= Extract =

Start of Block

Homelessness Has Large Effect on Substance Use-Related Poisoning

Reducing homelessness rates from 75th to 50th percentile could save >1,900 lives from opioid overdoses

By Elana Gotkine HealthDay Reporter

WEDNESDAY, Feb. 8, 2024 (HealthDay News) — Homelessness has a large effect on substance use disorder (SUD)-related poisonings, according to a study published in the February issue of Health Affairs.

W. David Bradford, Ph.D., and Felipe Lozano-Rojas, Ph.D., from the University of Georgia in Athens, estimated the causal impact of homelessness on SUD-related mortality using plausibly exogenous variation from a state’s landlord-tenant policies that influence evictions. Data were obtained from 2007 to 2017.

End of Block

= Action item =
Write the next part of the article on homelessness and substance use-related poisonings, starting right after its last sentence.

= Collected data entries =
Start of Block

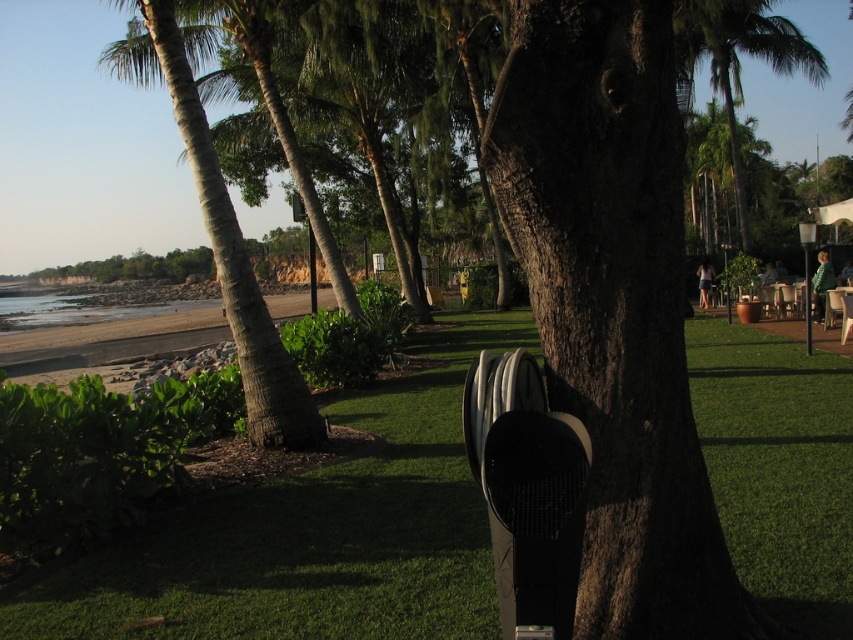
You are at the beach and want to sit on the white plastic beach chair at center. Which direction should you move relative to the green grass at center to reach it?

You should move to the left relative to the green grass at center to reach the white plastic beach chair at center because the green grass at center is located to the right of the white plastic beach chair at center.

You are standing in the coastal scene and want to place a small flag at each of the two points labeled point (769, 502) and point (740, 189). Which point is closer to you where you should place the flag first?

Point (769, 502) is closer to the viewer than point (740, 189), so you should place the flag there first.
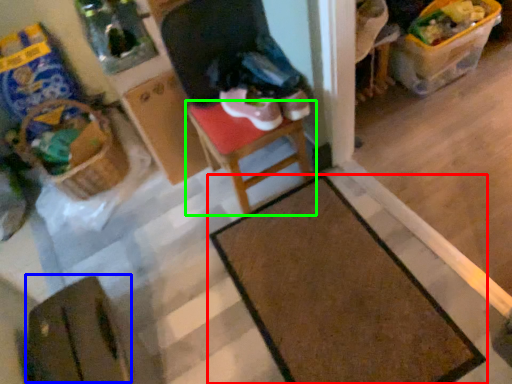
Question: Estimate the real-world distances between objects in this image. Which object is closer to table (highlighted by a red box), wide (highlighted by a blue box) or furniture (highlighted by a green box)?

Choices:
 (A) wide
 (B) furniture

Answer: (B)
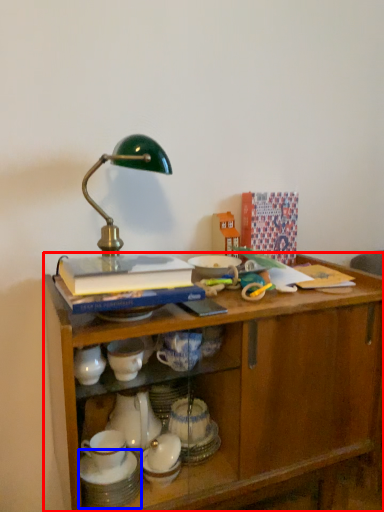
Question: Among these objects, which one is farthest to the camera, desk (highlighted by a red box) or tableware (highlighted by a blue box)?

Choices:
 (A) desk
 (B) tableware

Answer: (B)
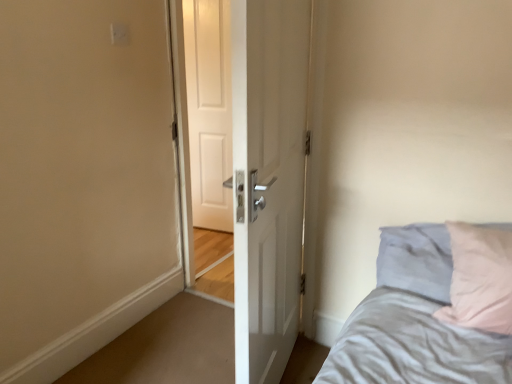
Question: Considering the positions of point (220, 119) and point (119, 23), is point (220, 119) closer or farther from the camera than point (119, 23)?

Choices:
 (A) farther
 (B) closer

Answer: (A)

Question: From a real-world perspective, is white matte door at center positioned above or below white plastic electric outlet at upper center?

Choices:
 (A) above
 (B) below

Answer: (B)

Question: Which object is positioned farthest from the white plastic electric outlet at upper center?

Choices:
 (A) white matte door at center
 (B) white glossy door at center

Answer: (A)

Question: Which of these objects is positioned closest to the white matte door at center?

Choices:
 (A) white glossy door at center
 (B) white plastic electric outlet at upper center

Answer: (B)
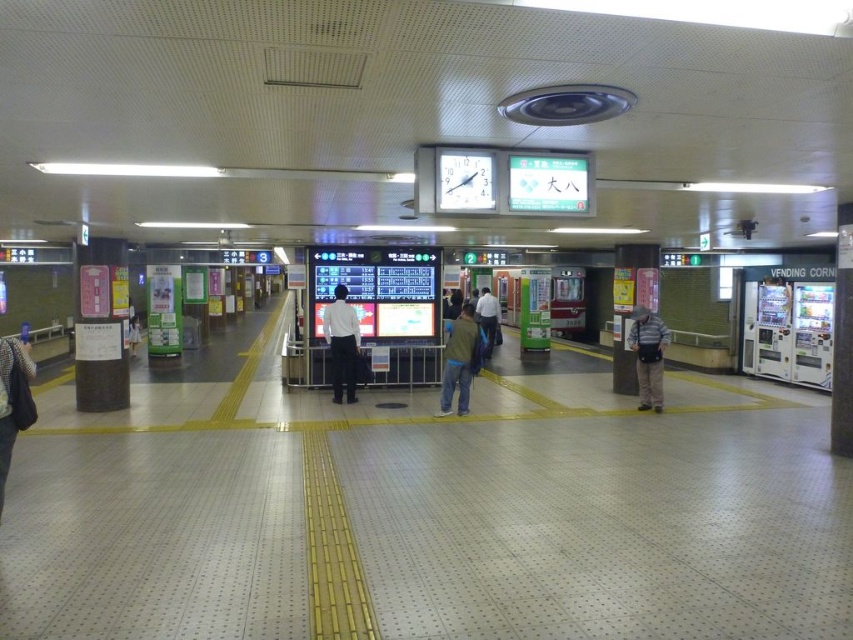
Question: Which of these objects is positioned farthest from the white shirt at center?

Choices:
 (A) blue jeans at center
 (B) striped cotton shirt at center

Answer: (B)

Question: Can you confirm if white shirt at center is positioned to the right of blue jeans at center?

Choices:
 (A) no
 (B) yes

Answer: (A)

Question: Which point appears farthest from the camera in this image?

Choices:
 (A) (20, 394)
 (B) (345, 314)
 (C) (640, 396)
 (D) (491, 349)

Answer: (D)

Question: Is denim jacket at lower left above blue jeans at center?

Choices:
 (A) yes
 (B) no

Answer: (B)

Question: Among these points, which one is nearest to the camera?

Choices:
 (A) (456, 372)
 (B) (337, 403)

Answer: (A)

Question: Does denim jacket at lower left have a greater width compared to white shirt at center?

Choices:
 (A) no
 (B) yes

Answer: (A)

End of Block

= Output of the exercise =
The researchers found that homelessness had large effects on SUD-related poisonings; for example, there was a 3.2 percent increase in opioid poisonings in metropolitan areas in association with a 10 percent increase in homelessness. Across all metropolitan localities, reducing local homelessness rates from the 75th to the 50th percentile levels could have saved more than 1,900 lives from opioid overdoses in the last year of the study.

“Although homelessness is associated with substance-related policies, our first-stage models indicated that several landlord-tenant policies may be effective at mitigating homelessness,” the authors write. “This should lead to a renewed interest in understanding the mechanisms through which such policies induce homelessness and SUD among the homeless population.”